**What needs to be done**
Filter the records below, keeping each line that contains the word "attestazioni", and copy those lines.
----- Provided data -----
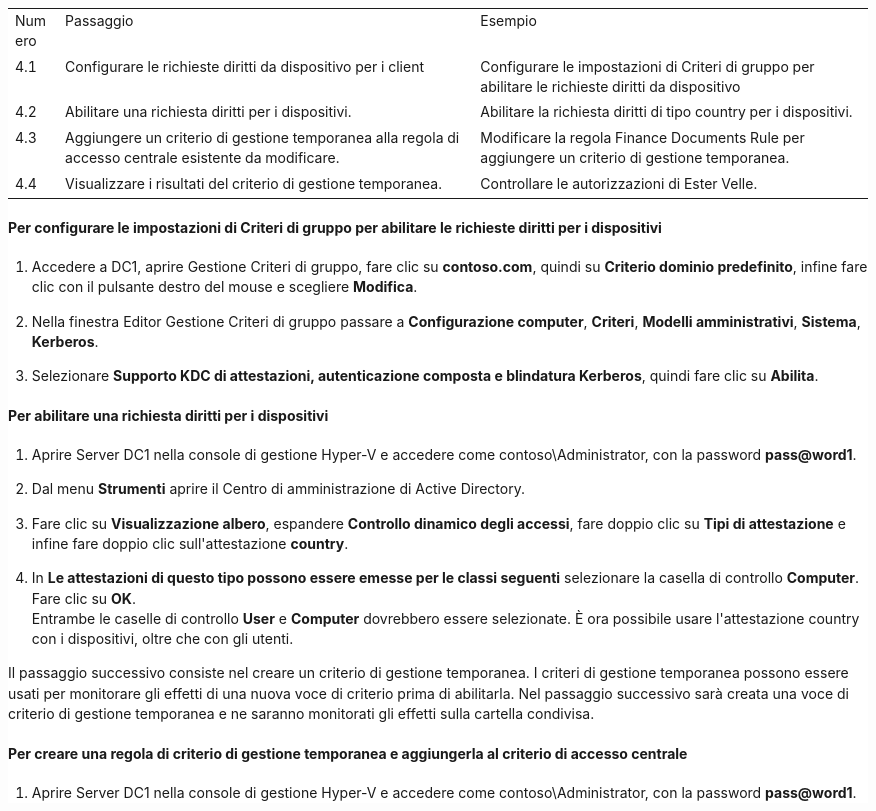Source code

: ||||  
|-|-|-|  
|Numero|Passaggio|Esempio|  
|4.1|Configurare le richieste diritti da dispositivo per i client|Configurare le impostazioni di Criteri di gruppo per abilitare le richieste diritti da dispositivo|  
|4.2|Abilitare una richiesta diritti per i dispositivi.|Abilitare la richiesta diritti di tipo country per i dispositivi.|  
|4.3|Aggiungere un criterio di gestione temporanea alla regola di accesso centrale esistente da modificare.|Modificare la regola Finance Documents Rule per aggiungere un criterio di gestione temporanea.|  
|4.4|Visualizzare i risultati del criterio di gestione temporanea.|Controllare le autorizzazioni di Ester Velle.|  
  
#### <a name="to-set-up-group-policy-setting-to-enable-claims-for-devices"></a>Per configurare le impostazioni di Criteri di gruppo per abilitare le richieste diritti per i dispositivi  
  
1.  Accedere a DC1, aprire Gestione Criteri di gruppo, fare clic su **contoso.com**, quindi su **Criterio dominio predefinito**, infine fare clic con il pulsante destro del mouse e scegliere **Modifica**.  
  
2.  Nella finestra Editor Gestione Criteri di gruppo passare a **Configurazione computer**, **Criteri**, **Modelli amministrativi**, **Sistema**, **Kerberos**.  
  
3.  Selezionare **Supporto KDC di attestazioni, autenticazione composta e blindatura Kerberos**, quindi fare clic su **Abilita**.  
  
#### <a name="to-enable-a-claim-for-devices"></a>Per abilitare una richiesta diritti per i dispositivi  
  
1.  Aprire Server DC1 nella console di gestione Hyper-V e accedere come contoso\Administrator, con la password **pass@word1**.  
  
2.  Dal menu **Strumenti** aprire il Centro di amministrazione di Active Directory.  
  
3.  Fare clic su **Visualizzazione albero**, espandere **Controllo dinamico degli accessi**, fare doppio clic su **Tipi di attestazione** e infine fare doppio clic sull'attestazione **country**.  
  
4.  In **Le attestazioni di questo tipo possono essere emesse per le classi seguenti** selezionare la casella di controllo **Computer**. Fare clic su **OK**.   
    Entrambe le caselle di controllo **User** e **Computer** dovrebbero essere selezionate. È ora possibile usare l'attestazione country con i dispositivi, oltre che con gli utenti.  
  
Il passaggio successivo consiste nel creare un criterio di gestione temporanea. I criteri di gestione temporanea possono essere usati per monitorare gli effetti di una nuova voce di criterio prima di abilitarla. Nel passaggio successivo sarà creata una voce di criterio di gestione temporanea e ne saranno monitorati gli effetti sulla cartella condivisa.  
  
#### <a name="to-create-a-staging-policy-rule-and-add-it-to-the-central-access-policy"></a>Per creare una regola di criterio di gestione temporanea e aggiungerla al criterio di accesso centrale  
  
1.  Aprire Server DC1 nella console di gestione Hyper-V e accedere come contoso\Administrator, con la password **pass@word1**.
-----
----- Provided data -----
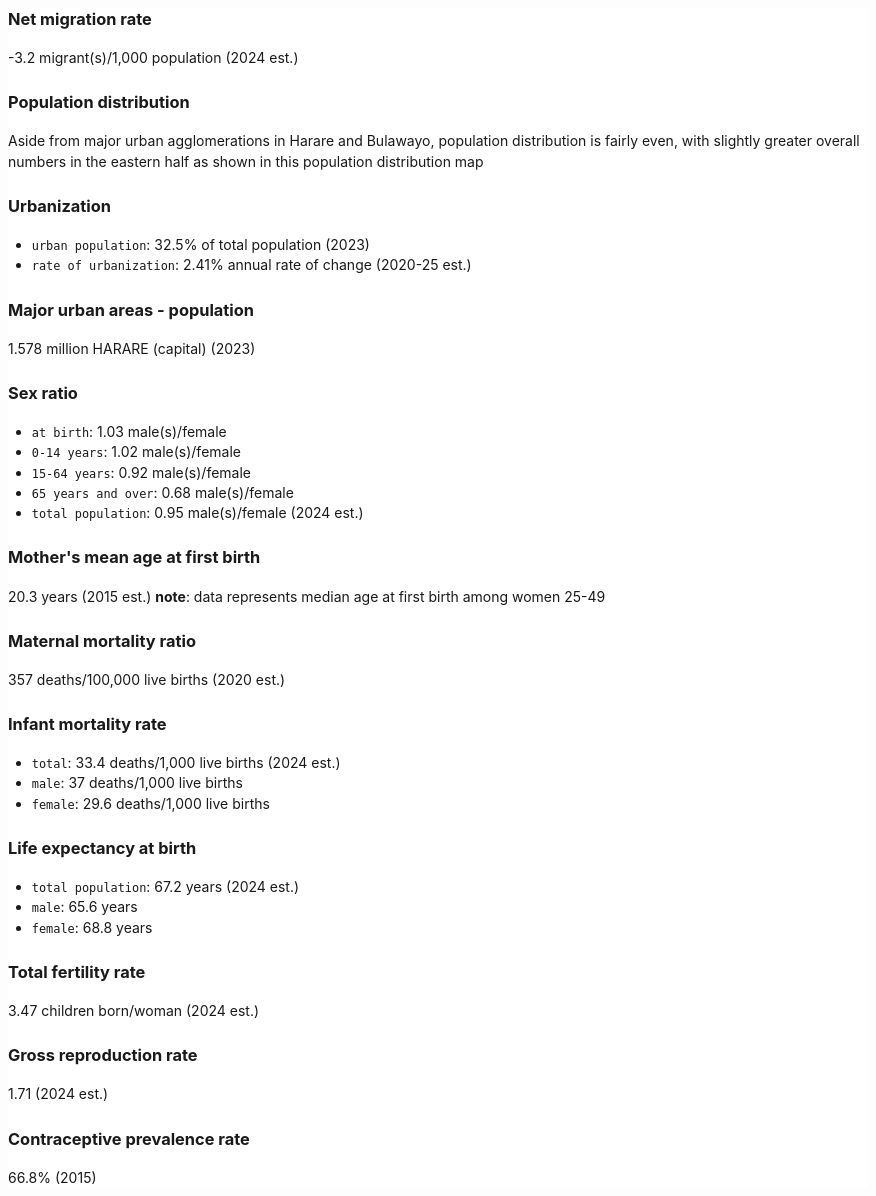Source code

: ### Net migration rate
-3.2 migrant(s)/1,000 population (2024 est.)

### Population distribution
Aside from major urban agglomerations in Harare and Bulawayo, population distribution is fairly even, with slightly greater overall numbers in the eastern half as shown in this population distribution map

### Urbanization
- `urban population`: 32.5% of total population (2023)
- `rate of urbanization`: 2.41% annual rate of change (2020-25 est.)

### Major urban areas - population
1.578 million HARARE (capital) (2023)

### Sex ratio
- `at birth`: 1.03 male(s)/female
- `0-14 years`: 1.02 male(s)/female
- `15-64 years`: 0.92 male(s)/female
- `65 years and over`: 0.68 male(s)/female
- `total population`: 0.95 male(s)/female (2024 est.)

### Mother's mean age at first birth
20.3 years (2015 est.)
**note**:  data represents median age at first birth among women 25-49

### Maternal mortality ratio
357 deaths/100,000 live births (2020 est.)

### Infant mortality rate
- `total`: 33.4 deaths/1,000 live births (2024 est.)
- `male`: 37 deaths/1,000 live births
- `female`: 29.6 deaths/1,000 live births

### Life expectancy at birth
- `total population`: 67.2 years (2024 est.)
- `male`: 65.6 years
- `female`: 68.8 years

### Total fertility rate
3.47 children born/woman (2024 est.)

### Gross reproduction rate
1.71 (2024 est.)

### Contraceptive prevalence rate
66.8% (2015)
-----
**Answer to the exercise**
3.  Selezionare **Supporto KDC di attestazioni, autenticazione composta e blindatura Kerberos**, quindi fare clic su **Abilita**.  
4.  In **Le attestazioni di questo tipo possono essere emesse per le classi seguenti** selezionare la casella di controllo **Computer**. Fare clic su **OK**.   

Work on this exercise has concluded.